*This post shouldn’t be triggering, but if you are currently struggling with self harm, please make sure you are safe before reading.
I am hesitant to post this. Please be keep in mind that I am speaking from my own experience of this subject – I in no way intend to speak for anyone else. I’m aware that it may be controversial. Feel free to comment with disagreements, but please remember to always be kind.
Self harm is definitely not a healthy coping strategy, but it’s not illegal, doesn’t hurt anyone else, and it saved my life.
We all have ways of coping. Some are healthy, some aren’t. Some people exercise, some meditate, some people talk to friends and family. But other people (especially, but not limited to, those experiencing mental health issues), turn to drugs (both legal and illegal), alcohol, violence, restricting or purging food, and also to self harm.
Everybody’s experience of self harm is different. People cut, hit or burn themselves. Some people take smaller overdoses (something which can be really dangerous, and definitely not to be recommended!). I harmed myself in other ways, but cutting myself is what helped me the most. When I deliberately cut myself, it didn’t actually hurt. To be honest, it felt good. I often wished I didn’t know how good it felt, because that’s what made it so difficult to stop. It was a release. When I was overwhelmed, cutting focused my mind. Quietened everything down. Sometimes it was like taking a deep breath after holding it until your lungs feel like they’re going to burst. And sometimes it was like a small sigh of relief. To this day, it’s the only thing that I know is guaranteed to make me feel better instantly.
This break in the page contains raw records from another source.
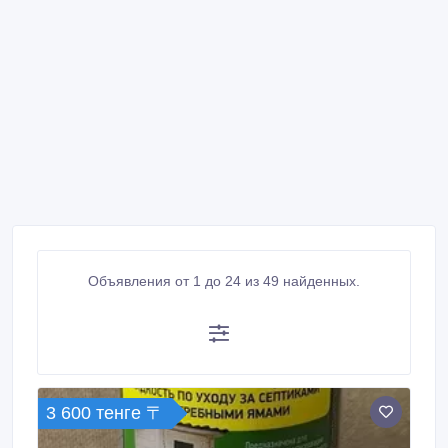
Объявления от 1 до 24 из 49 найденных.
3 600 тенге 〒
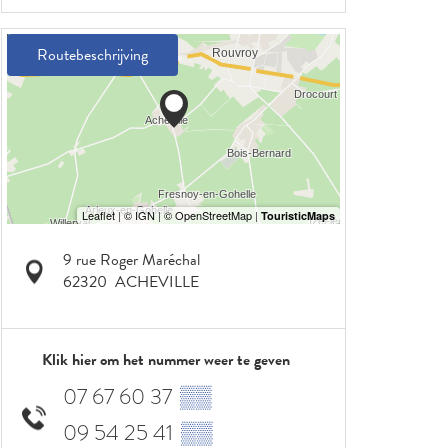
Routebeschrijving
9 rue Roger Maréchal
62320
ACHEVILLE
Klik hier om het nummer weer te geven
07 67 60 37
▒▒
09 54 25 41
▒▒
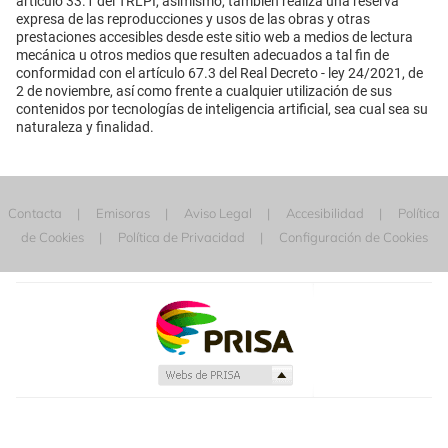
artículo 33.1 del TRLPI, asimismo, también realiza una reserva
expresa de las reproducciones y usos de las obras y otras
prestaciones accesibles desde este sitio web a medios de lectura
mecánica u otros medios que resulten adecuados a tal fin de
conformidad con el artículo 67.3 del Real Decreto - ley 24/2021, de
2 de noviembre, así como frente a cualquier utilización de sus
contenidos por tecnologías de inteligencia artificial, sea cual sea su
naturaleza y finalidad.
Contacta
Emisoras
Aviso Legal
Accesibilidad
Política
de Cookies
Política de Privacidad
Configuración de Cookies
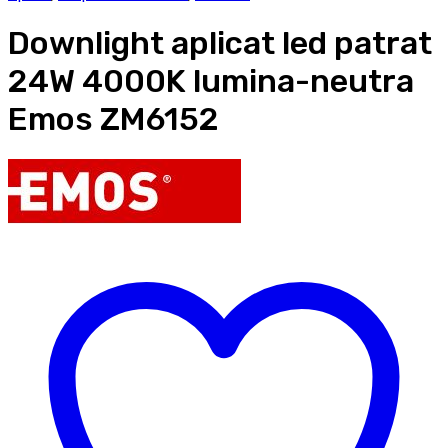
Downlight aplicat led patrat
24W 4000K lumina-neutra
Emos ZM6152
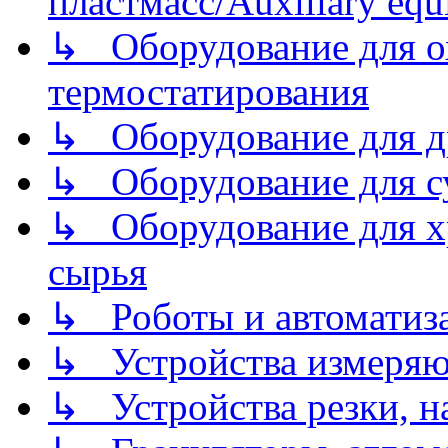
пластмасс/Auxiliary equi
↳ Оборудование для о
термостатирования
↳ Оборудование для д
↳ Оборудование для 
↳ Оборудование для хр
сырья
↳ Роботы и автоматиз
↳ Устройства измеря
↳ Устройства резки, н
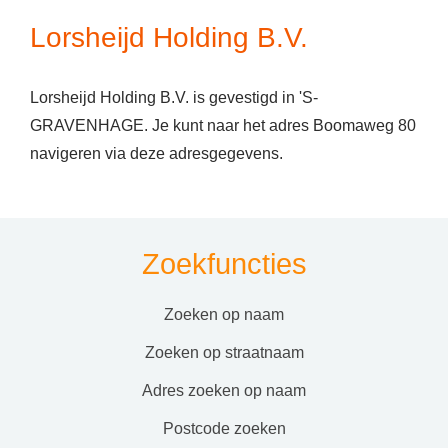
Lorsheijd Holding B.V.
Lorsheijd Holding B.V. is gevestigd in 'S-
GRAVENHAGE. Je kunt naar het adres Boomaweg 80
navigeren via deze adresgegevens.
Zoekfuncties
zoeken op naam
zoeken op straatnaam
adres zoeken op naam
postcode zoeken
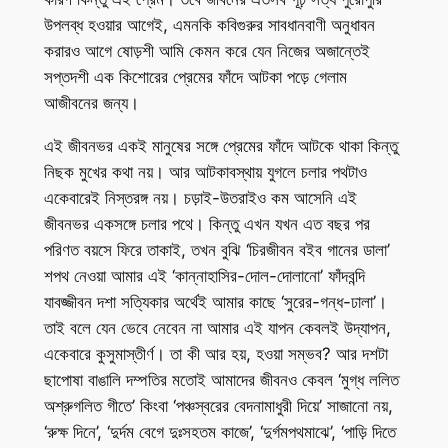
উপলব্ধ হওয়ার আগেই, এমনকি কবিগুরুর সাবধানবাণী অনুধাবন
করারও আগে ষোড়শী আমি কেমন করে যেন নিজের অজান্তেই
সপ্তদশী এক কিশোরের প্রেমের ফাঁদে আটকা পড়ে গেলাম
আজীবনের জন্য।
এই জীবনভর একই মানুষের সঙ্গে প্রেমের ফাঁদে আটকে থাকা কিন্তু
নিছক মুখের কথা নয়। আর আটকাবস্থায় যুগলে চলার পথটাও
একেবারেই নিস্তরঙ্গ নয়। চড়াই-উতরাইও কম আসেনি এই
জীবনভর একসঙ্গে চলার পথে। কিন্তু এখন যখন এত বছর পর
পরিণত বয়সে ফিরে তাকাই, তখন বুঝি ‘চিরজীবন বইব গানের ডালা’
শপথ নেওয়া আমার এই ‘কান্নাহাসির-দোল-দোলানো’ ফাঁদবন্দি
যাবজ্জীবন দশা সত্যিকার অর্থেই আমার কাছে ‘সুরের-গন্ধ-ঢালা’।
তাই বলে যেন ভেবে নেবেন না আমার এই যাপন কেবলই উদ্যাপন,
একেবারে কুসুমাস্তীর্ণ। তা কী আর হয়, হওয়া সম্ভব? আর দশটা
ছাপোষা বাঙালি দম্পতির মতোই আমাদের জীবনও কেবল ‘মুগ্ধ ললিত
অশ্রুগলিত গীতে’ কিংবা ‘পঞ্চস্বরের বেদনামাধুরী দিয়ে’ সাজানো নয়,
‘রুক্ষ দিনে’, ‘দুর্দম বেগে দুঃসহতম কাজে’, ‘দুর্গমপথমাঝে’, ‘পাড়ি দিতে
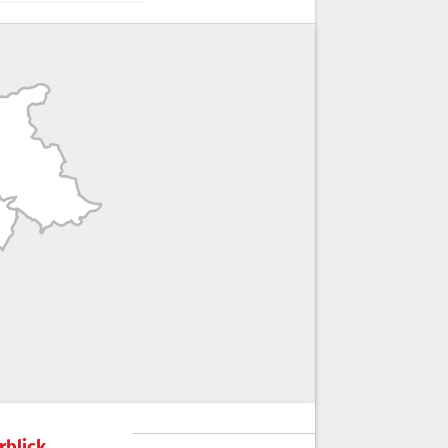
rblick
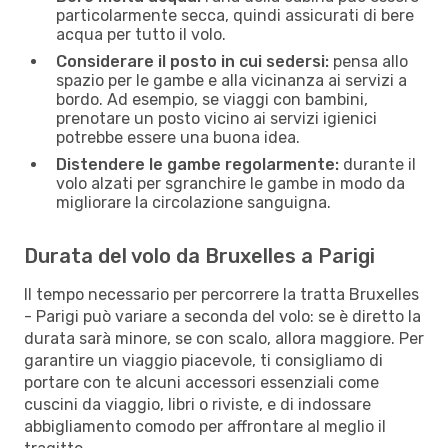
particolarmente secca, quindi assicurati di bere
acqua per tutto il volo.
Considerare il posto in cui sedersi:
pensa allo
spazio per le gambe e alla vicinanza ai servizi a
bordo. Ad esempio, se viaggi con bambini,
prenotare un posto vicino ai servizi igienici
potrebbe essere una buona idea.
Distendere le gambe regolarmente:
durante il
volo alzati per sgranchire le gambe in modo da
migliorare la circolazione sanguigna.
Durata del volo da Bruxelles a Parigi
Il tempo necessario per percorrere la tratta Bruxelles
- Parigi può variare a seconda del volo: se è diretto la
durata sarà minore, se con scalo, allora maggiore. Per
garantire un viaggio piacevole, ti consigliamo di
portare con te alcuni accessori essenziali come
cuscini da viaggio, libri o riviste, e di indossare
abbigliamento comodo per affrontare al meglio il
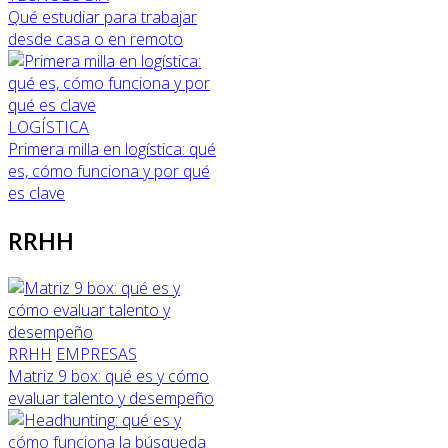
Qué estudiar para trabajar
desde casa o en remoto
LOGÍSTICA
Primera milla en logística: qué
es, cómo funciona y por qué
es clave
RRHH
RRHH
EMPRESAS
Matriz 9 box: qué es y cómo
evaluar talento y desempeño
I don’t know when I started self harming. I can’t remember. As a child, overwhelming feelings very often led to me hurting myself in some small way. It made me feel better, more in control. When I was a teen, this escalated as I became more depressed, and by the time I was 18 I was cutting myself almost every night.
For me, when I was younger, I self harmed the way I did a lot of things – impulsively. However, as the years have passed, my relationship with hurting myself has changed. Self harm is something I can choose to do, or not. (And this is something that MH professionals seem to be unable to grasp. Levels and severity of self harm are not directly proportional to mental pain.)
So, I have ‘chosen’ not to self harm anymore. I’m aware that I’m very lucky that I am able to choose – the nature of their illness means that some people are simply unable to do this (this, by the way, does not mean that they’re not trying hard enough, or that they’re more ‘mental’ than me, or…anything really. How and why people self harm is a hugely personal thing.).
I’m often asked: do I regret self harming? I mean, I have lots of scars on my body as a reminder, and still have to be careful how I dress in order to cover them in certain situations. The answer, though, is no. I don’t regret it. You see, self harm saved my life. I cannot overstate this point – it saved my life. At a time when I was really suffering mentally, and was hugely impulsive, I know for certain that self harm prevented me from making a serious attempt on my life. And for that, I’m grateful to it.